> **AIM OF THE TASK**
Nothing in the data may be altered, so output all of it exactly.

::: MATERIAL FOR THIS TASK

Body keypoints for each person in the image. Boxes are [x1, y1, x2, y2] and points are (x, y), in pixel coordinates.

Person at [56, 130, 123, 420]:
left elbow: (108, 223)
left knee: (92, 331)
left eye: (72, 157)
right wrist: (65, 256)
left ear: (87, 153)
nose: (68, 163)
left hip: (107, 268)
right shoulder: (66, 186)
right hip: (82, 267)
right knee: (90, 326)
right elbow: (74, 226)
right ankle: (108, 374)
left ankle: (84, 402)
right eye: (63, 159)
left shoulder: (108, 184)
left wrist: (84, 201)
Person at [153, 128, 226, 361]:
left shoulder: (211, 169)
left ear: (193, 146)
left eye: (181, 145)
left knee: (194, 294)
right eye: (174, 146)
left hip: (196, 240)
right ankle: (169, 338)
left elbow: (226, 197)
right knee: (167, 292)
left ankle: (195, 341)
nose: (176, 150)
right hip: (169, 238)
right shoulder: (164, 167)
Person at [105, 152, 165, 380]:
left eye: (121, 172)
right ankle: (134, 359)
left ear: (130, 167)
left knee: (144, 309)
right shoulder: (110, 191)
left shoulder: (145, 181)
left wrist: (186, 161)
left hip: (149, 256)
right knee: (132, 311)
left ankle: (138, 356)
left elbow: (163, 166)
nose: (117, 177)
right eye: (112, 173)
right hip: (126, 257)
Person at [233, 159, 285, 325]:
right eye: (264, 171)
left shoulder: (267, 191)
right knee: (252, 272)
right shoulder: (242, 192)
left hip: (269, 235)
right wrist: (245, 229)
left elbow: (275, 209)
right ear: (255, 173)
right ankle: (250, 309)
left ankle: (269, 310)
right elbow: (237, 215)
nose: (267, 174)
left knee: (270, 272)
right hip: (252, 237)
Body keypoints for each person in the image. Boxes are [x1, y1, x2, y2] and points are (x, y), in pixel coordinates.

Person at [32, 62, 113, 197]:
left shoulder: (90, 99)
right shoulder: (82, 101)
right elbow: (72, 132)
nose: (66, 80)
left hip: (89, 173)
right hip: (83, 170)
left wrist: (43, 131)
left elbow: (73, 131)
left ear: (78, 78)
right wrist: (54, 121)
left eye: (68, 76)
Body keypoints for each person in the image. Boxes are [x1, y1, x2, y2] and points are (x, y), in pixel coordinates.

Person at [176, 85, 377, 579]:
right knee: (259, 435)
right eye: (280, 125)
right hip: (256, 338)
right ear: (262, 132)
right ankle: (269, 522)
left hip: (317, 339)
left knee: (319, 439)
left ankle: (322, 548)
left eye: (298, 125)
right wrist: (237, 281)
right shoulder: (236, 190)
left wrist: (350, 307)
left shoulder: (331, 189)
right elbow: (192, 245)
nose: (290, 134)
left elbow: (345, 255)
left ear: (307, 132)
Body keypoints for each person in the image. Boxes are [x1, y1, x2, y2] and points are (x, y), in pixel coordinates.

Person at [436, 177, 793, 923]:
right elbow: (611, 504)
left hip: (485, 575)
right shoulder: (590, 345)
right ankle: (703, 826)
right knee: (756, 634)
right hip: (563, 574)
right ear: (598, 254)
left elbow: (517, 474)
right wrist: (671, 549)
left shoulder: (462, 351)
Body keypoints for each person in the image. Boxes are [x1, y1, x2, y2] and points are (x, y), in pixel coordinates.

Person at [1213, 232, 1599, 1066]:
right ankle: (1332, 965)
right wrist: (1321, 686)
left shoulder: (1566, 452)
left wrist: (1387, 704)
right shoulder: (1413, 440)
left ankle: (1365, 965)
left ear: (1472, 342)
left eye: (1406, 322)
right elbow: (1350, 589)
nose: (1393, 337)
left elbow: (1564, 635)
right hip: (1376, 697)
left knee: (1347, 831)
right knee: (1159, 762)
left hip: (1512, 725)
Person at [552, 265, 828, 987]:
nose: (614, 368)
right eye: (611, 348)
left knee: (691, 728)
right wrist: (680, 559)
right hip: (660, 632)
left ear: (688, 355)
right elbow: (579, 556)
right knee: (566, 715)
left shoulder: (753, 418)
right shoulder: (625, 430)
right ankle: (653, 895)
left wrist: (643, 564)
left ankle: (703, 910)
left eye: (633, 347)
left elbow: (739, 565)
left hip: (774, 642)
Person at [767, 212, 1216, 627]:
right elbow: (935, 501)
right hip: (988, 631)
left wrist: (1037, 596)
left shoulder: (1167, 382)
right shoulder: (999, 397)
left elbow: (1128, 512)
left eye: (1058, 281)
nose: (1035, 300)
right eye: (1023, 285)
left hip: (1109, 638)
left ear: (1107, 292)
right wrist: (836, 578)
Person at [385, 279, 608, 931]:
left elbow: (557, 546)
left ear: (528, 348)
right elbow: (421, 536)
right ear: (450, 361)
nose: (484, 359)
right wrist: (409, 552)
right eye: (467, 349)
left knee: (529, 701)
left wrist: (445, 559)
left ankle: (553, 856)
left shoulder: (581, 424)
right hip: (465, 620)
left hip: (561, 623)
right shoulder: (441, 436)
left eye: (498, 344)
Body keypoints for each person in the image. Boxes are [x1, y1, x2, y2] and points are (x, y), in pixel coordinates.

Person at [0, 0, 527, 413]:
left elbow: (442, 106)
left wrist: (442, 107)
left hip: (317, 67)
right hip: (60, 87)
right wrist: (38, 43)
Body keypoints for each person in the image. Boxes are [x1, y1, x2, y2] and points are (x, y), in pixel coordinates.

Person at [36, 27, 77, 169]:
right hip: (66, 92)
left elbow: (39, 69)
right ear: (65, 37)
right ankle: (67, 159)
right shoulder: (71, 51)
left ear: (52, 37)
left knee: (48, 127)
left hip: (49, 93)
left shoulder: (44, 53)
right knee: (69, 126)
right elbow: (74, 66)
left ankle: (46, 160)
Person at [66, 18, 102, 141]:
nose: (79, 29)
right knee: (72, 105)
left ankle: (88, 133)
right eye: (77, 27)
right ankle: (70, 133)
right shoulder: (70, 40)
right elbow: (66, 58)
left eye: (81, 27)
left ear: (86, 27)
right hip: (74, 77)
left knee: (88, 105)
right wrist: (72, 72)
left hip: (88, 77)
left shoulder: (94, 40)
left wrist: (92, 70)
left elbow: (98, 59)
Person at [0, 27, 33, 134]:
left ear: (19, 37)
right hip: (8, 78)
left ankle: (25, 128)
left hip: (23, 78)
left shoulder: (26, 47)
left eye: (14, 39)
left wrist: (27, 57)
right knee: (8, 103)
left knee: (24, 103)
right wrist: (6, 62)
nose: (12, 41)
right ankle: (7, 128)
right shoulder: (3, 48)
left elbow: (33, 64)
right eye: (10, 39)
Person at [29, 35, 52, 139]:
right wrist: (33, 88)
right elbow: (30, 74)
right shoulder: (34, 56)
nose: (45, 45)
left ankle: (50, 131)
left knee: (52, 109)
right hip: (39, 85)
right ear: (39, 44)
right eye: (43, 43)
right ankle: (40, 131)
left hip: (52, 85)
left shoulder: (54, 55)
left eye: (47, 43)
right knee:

::::::

> **PROBLEM SOLUTION**
Body keypoints for each person in the image. Boxes are [x1, y1, x2, y2] and points are (x, y), in pixel coordinates.

Person at [56, 130, 123, 420]:
left elbow: (108, 223)
left knee: (92, 331)
left eye: (72, 157)
right wrist: (65, 256)
left ear: (87, 153)
nose: (68, 163)
left hip: (107, 268)
right shoulder: (66, 186)
right hip: (82, 267)
right knee: (90, 326)
right elbow: (74, 226)
right ankle: (108, 374)
left ankle: (84, 402)
right eye: (63, 159)
left shoulder: (108, 184)
left wrist: (84, 201)
Person at [153, 128, 226, 361]:
left shoulder: (211, 169)
left ear: (193, 146)
left eye: (181, 145)
left knee: (194, 294)
right eye: (174, 146)
left hip: (196, 240)
right ankle: (169, 338)
left elbow: (226, 197)
right knee: (167, 292)
left ankle: (195, 341)
nose: (176, 150)
right hip: (169, 238)
right shoulder: (164, 167)
Person at [105, 152, 165, 380]:
left eye: (121, 172)
right ankle: (134, 359)
left ear: (130, 167)
left knee: (144, 309)
right shoulder: (110, 191)
left shoulder: (145, 181)
left wrist: (186, 161)
left hip: (149, 256)
right knee: (132, 311)
left ankle: (138, 356)
left elbow: (163, 166)
nose: (117, 177)
right eye: (112, 173)
right hip: (126, 257)
Person at [233, 159, 285, 325]:
right eye: (264, 171)
left shoulder: (267, 191)
right knee: (252, 272)
right shoulder: (242, 192)
left hip: (269, 235)
right wrist: (245, 229)
left elbow: (275, 209)
right ear: (255, 173)
right ankle: (250, 309)
left ankle: (269, 310)
right elbow: (237, 215)
nose: (267, 174)
left knee: (270, 272)
right hip: (252, 237)
Body keypoints for each person in the image. Boxes are [x1, y1, x2, y2] and points are (x, y), in pixel coordinates.

Person at [32, 62, 113, 197]:
left shoulder: (90, 99)
right shoulder: (82, 101)
right elbow: (72, 132)
nose: (66, 80)
left hip: (89, 173)
right hip: (83, 170)
left wrist: (43, 131)
left elbow: (73, 131)
left ear: (78, 78)
right wrist: (54, 121)
left eye: (68, 76)
Body keypoints for each person in the image. Boxes are [x1, y1, x2, y2] and points are (x, y), in pixel coordinates.

Person at [176, 85, 377, 579]:
right knee: (259, 435)
right eye: (280, 125)
right hip: (256, 338)
right ear: (262, 132)
right ankle: (269, 522)
left hip: (317, 339)
left knee: (319, 439)
left ankle: (322, 548)
left eye: (298, 125)
right wrist: (237, 281)
right shoulder: (236, 190)
left wrist: (350, 307)
left shoulder: (331, 189)
right elbow: (192, 245)
nose: (290, 134)
left elbow: (345, 255)
left ear: (307, 132)
Body keypoints for each person in the image. Boxes are [x1, y1, x2, y2] and points are (x, y), in pixel coordinates.

Person at [436, 177, 793, 923]:
right elbow: (611, 504)
left hip: (485, 575)
right shoulder: (590, 345)
right ankle: (703, 826)
right knee: (756, 634)
right hip: (563, 574)
right ear: (598, 254)
left elbow: (517, 474)
right wrist: (671, 549)
left shoulder: (462, 351)
Body keypoints for each person in the image. Boxes are [x1, y1, x2, y2] and points are (x, y), in pixel coordinates.

Person at [1213, 232, 1599, 1066]:
right ankle: (1332, 965)
right wrist: (1321, 686)
left shoulder: (1566, 452)
left wrist: (1387, 704)
right shoulder: (1413, 440)
left ankle: (1365, 965)
left ear: (1472, 342)
left eye: (1406, 322)
right elbow: (1350, 589)
nose: (1393, 337)
left elbow: (1564, 635)
right hip: (1376, 697)
left knee: (1347, 831)
right knee: (1159, 762)
left hip: (1512, 725)
Person at [552, 265, 828, 987]:
nose: (614, 368)
right eye: (611, 348)
left knee: (691, 728)
right wrist: (680, 559)
right hip: (660, 632)
left ear: (688, 355)
right elbow: (579, 556)
right knee: (566, 715)
left shoulder: (753, 418)
right shoulder: (625, 430)
right ankle: (653, 895)
left wrist: (643, 564)
left ankle: (703, 910)
left eye: (633, 347)
left elbow: (739, 565)
left hip: (774, 642)
Person at [767, 212, 1216, 627]:
right elbow: (935, 501)
right hip: (988, 631)
left wrist: (1037, 596)
left shoulder: (1167, 382)
right shoulder: (999, 397)
left elbow: (1128, 512)
left eye: (1058, 281)
nose: (1035, 300)
right eye: (1023, 285)
left hip: (1109, 638)
left ear: (1107, 292)
right wrist: (836, 578)
Person at [385, 279, 608, 931]:
left elbow: (557, 546)
left ear: (528, 348)
right elbow: (421, 536)
right ear: (450, 361)
nose: (484, 359)
right wrist: (409, 552)
right eye: (467, 349)
left knee: (529, 701)
left wrist: (445, 559)
left ankle: (553, 856)
left shoulder: (581, 424)
right hip: (465, 620)
left hip: (561, 623)
right shoulder: (441, 436)
left eye: (498, 344)
Body keypoints for each person in the image. Boxes are [x1, y1, x2, y2] and points are (x, y), in pixel coordinates.

Person at [0, 0, 527, 413]:
left elbow: (442, 106)
left wrist: (442, 107)
left hip: (317, 67)
right hip: (60, 87)
right wrist: (38, 43)
Body keypoints for each person in the image. Boxes are [x1, y1, x2, y2] and points are (x, y), in pixel coordinates.

Person at [36, 27, 77, 169]:
right hip: (66, 92)
left elbow: (39, 69)
right ear: (65, 37)
right ankle: (67, 159)
right shoulder: (71, 51)
left ear: (52, 37)
left knee: (48, 127)
left hip: (49, 93)
left shoulder: (44, 53)
right knee: (69, 126)
right elbow: (74, 66)
left ankle: (46, 160)
Person at [66, 18, 102, 141]:
nose: (79, 29)
right knee: (72, 105)
left ankle: (88, 133)
right eye: (77, 27)
right ankle: (70, 133)
right shoulder: (70, 40)
right elbow: (66, 58)
left eye: (81, 27)
left ear: (86, 27)
right hip: (74, 77)
left knee: (88, 105)
right wrist: (72, 72)
left hip: (88, 77)
left shoulder: (94, 40)
left wrist: (92, 70)
left elbow: (98, 59)
Person at [0, 27, 33, 134]:
left ear: (19, 37)
right hip: (8, 78)
left ankle: (25, 128)
left hip: (23, 78)
left shoulder: (26, 47)
left eye: (14, 39)
left wrist: (27, 57)
right knee: (8, 103)
left knee: (24, 103)
right wrist: (6, 62)
nose: (12, 41)
right ankle: (7, 128)
right shoulder: (3, 48)
left elbow: (33, 64)
right eye: (10, 39)
Person at [29, 35, 52, 139]:
right wrist: (33, 88)
right elbow: (30, 74)
right shoulder: (34, 56)
nose: (45, 45)
left ankle: (50, 131)
left knee: (52, 109)
right hip: (39, 85)
right ear: (39, 44)
right eye: (43, 43)
right ankle: (40, 131)
left hip: (52, 85)
left shoulder: (54, 55)
left eye: (47, 43)
right knee:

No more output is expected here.